Problem requirements: Would you set down the lines running from the one that holds "ring mcp: (244, 160)" to the final line of the listing, both included, exactly and with no others?

Exercise input:
##############################

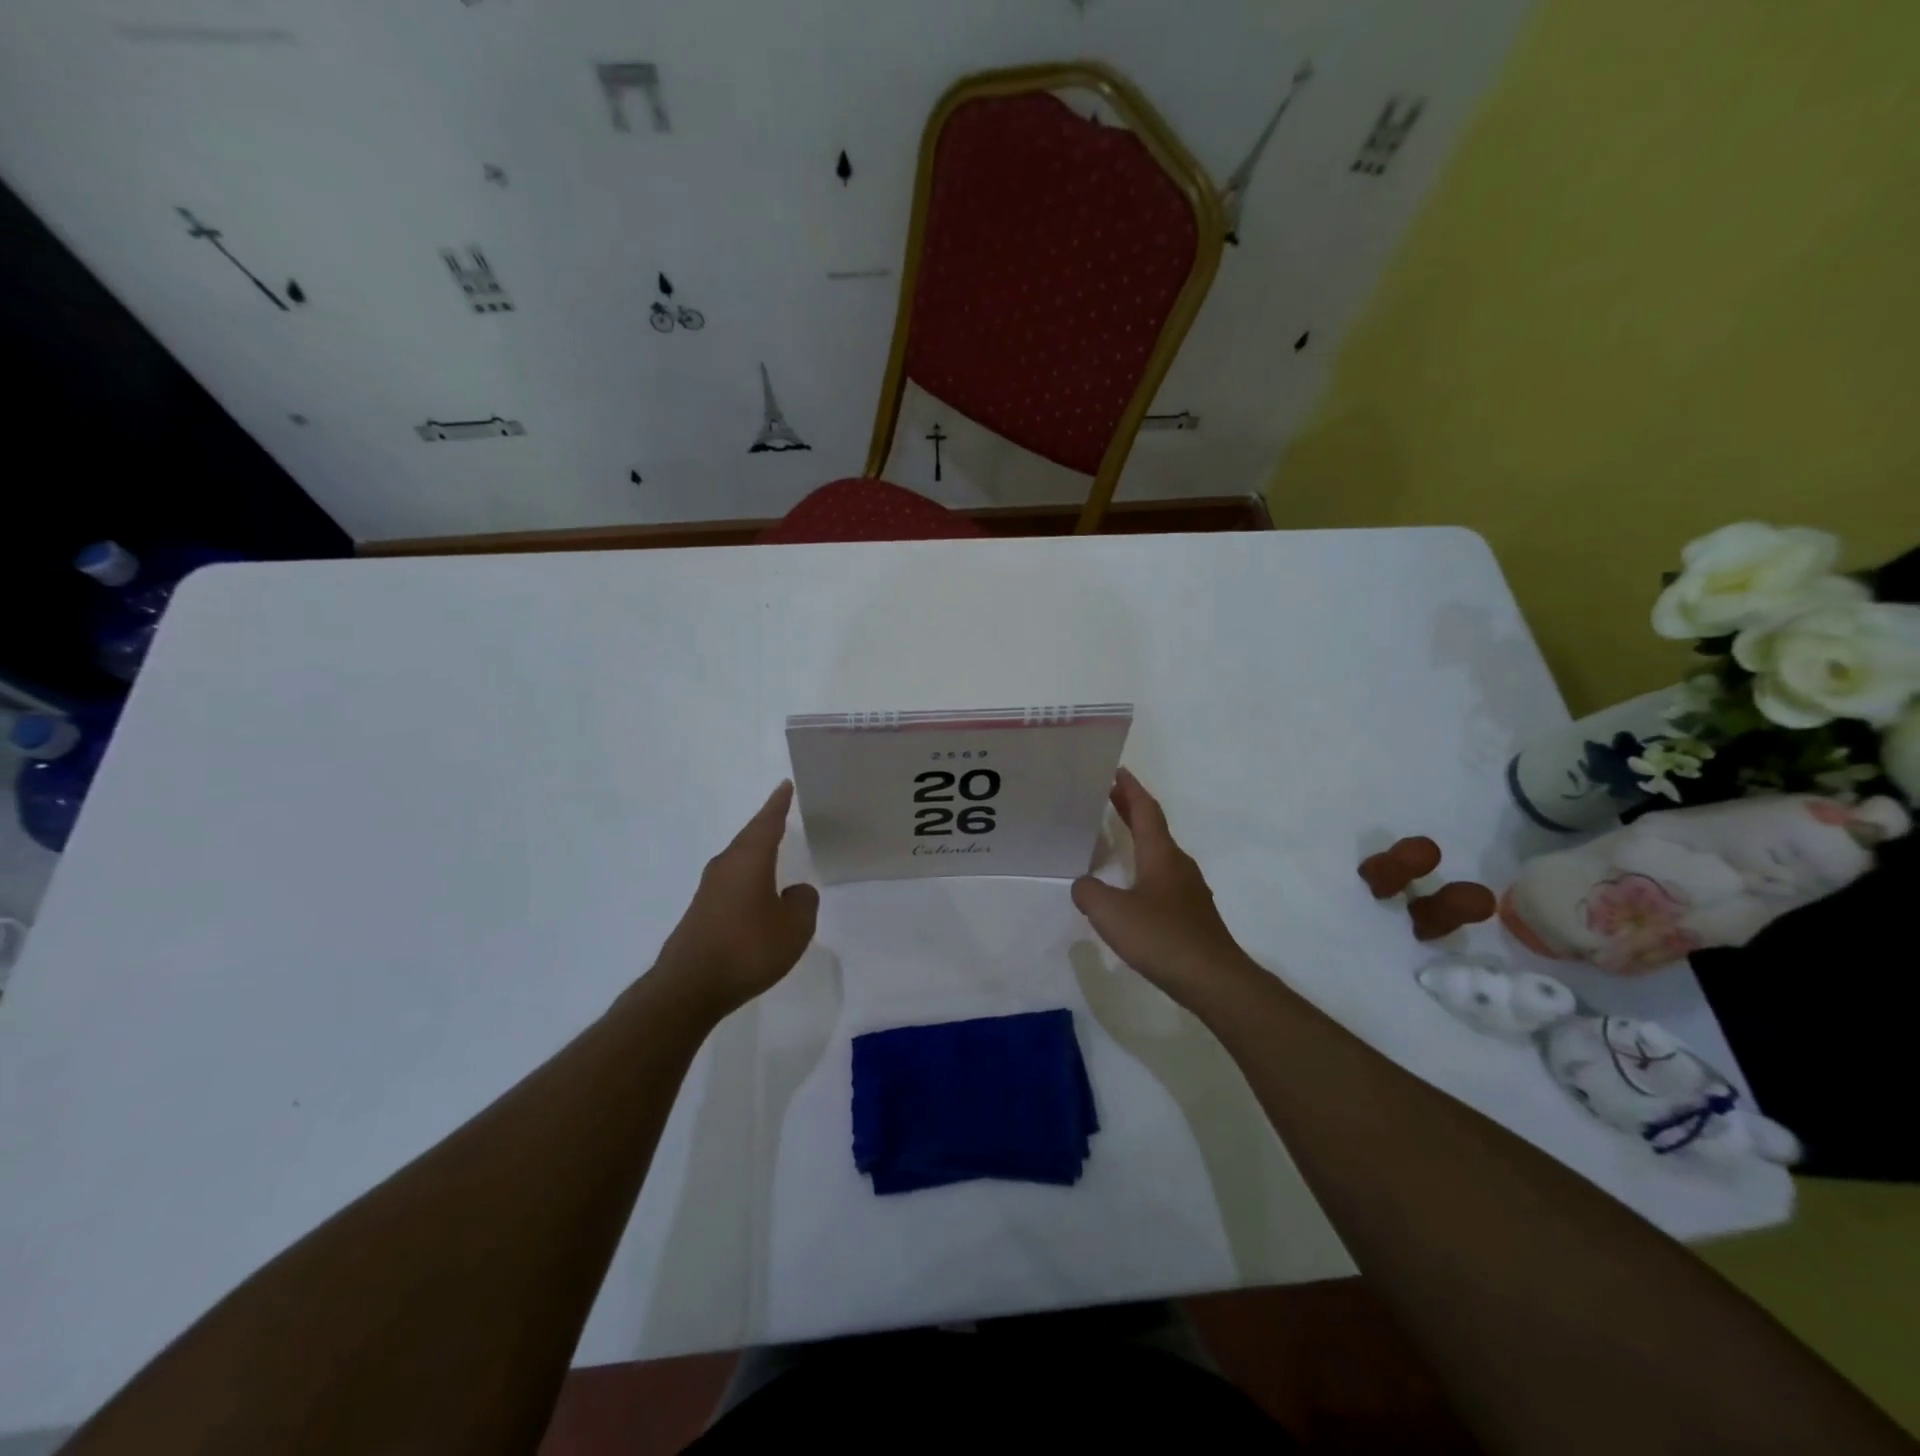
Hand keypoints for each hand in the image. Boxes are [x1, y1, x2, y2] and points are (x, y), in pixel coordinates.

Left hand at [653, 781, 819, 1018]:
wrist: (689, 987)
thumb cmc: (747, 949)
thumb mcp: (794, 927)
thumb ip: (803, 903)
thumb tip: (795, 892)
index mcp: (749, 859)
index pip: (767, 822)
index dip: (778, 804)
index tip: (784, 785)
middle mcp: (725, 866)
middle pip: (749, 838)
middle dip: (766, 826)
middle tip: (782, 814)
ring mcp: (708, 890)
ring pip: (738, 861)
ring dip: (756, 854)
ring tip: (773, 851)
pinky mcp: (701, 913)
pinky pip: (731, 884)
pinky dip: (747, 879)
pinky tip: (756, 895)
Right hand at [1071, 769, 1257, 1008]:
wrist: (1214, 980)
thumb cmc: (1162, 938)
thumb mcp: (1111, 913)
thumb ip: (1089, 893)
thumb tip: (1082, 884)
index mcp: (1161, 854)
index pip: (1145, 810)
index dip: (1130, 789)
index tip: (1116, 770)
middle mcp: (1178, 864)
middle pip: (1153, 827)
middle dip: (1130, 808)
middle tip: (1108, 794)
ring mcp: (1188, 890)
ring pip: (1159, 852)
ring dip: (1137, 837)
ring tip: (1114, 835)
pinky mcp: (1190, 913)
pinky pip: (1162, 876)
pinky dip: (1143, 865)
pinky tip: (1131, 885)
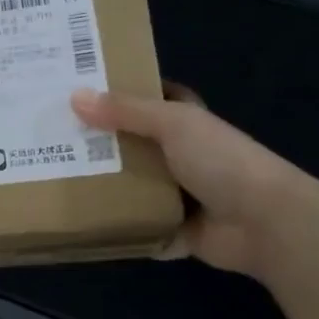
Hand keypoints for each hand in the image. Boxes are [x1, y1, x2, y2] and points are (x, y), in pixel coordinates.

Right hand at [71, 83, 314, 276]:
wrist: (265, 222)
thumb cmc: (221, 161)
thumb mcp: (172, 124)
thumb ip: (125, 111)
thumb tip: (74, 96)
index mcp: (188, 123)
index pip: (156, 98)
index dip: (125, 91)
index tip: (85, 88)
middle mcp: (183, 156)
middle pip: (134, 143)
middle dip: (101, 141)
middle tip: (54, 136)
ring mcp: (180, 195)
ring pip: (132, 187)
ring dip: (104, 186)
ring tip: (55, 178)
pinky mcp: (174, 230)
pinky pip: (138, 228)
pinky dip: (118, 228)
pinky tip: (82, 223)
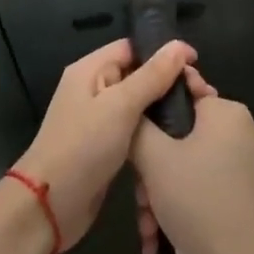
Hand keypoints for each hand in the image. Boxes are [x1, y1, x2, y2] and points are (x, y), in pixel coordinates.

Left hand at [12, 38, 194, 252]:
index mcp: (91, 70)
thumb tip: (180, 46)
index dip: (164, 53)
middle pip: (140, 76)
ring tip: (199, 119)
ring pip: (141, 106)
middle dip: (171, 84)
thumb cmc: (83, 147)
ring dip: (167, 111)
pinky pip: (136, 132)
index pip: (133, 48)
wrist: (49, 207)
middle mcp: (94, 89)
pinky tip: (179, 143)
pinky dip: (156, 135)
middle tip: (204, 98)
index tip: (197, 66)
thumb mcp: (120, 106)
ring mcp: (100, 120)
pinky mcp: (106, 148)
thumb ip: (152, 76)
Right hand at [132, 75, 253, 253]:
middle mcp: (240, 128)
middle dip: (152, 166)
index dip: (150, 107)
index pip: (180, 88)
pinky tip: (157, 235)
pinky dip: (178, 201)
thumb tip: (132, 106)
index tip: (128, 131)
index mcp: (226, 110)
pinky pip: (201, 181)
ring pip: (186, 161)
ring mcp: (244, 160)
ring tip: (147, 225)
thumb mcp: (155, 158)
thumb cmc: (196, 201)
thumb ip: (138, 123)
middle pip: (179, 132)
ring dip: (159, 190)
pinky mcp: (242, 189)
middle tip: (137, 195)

##############################

Answer to this task:
ring mcp: (244, 160)
ring tip: (147, 225)
thumb mcp: (155, 158)
thumb cmc: (196, 201)
thumb ip: (138, 123)
middle pip: (179, 132)
ring dip: (159, 190)
pinky mcp: (242, 189)
middle tip: (137, 195)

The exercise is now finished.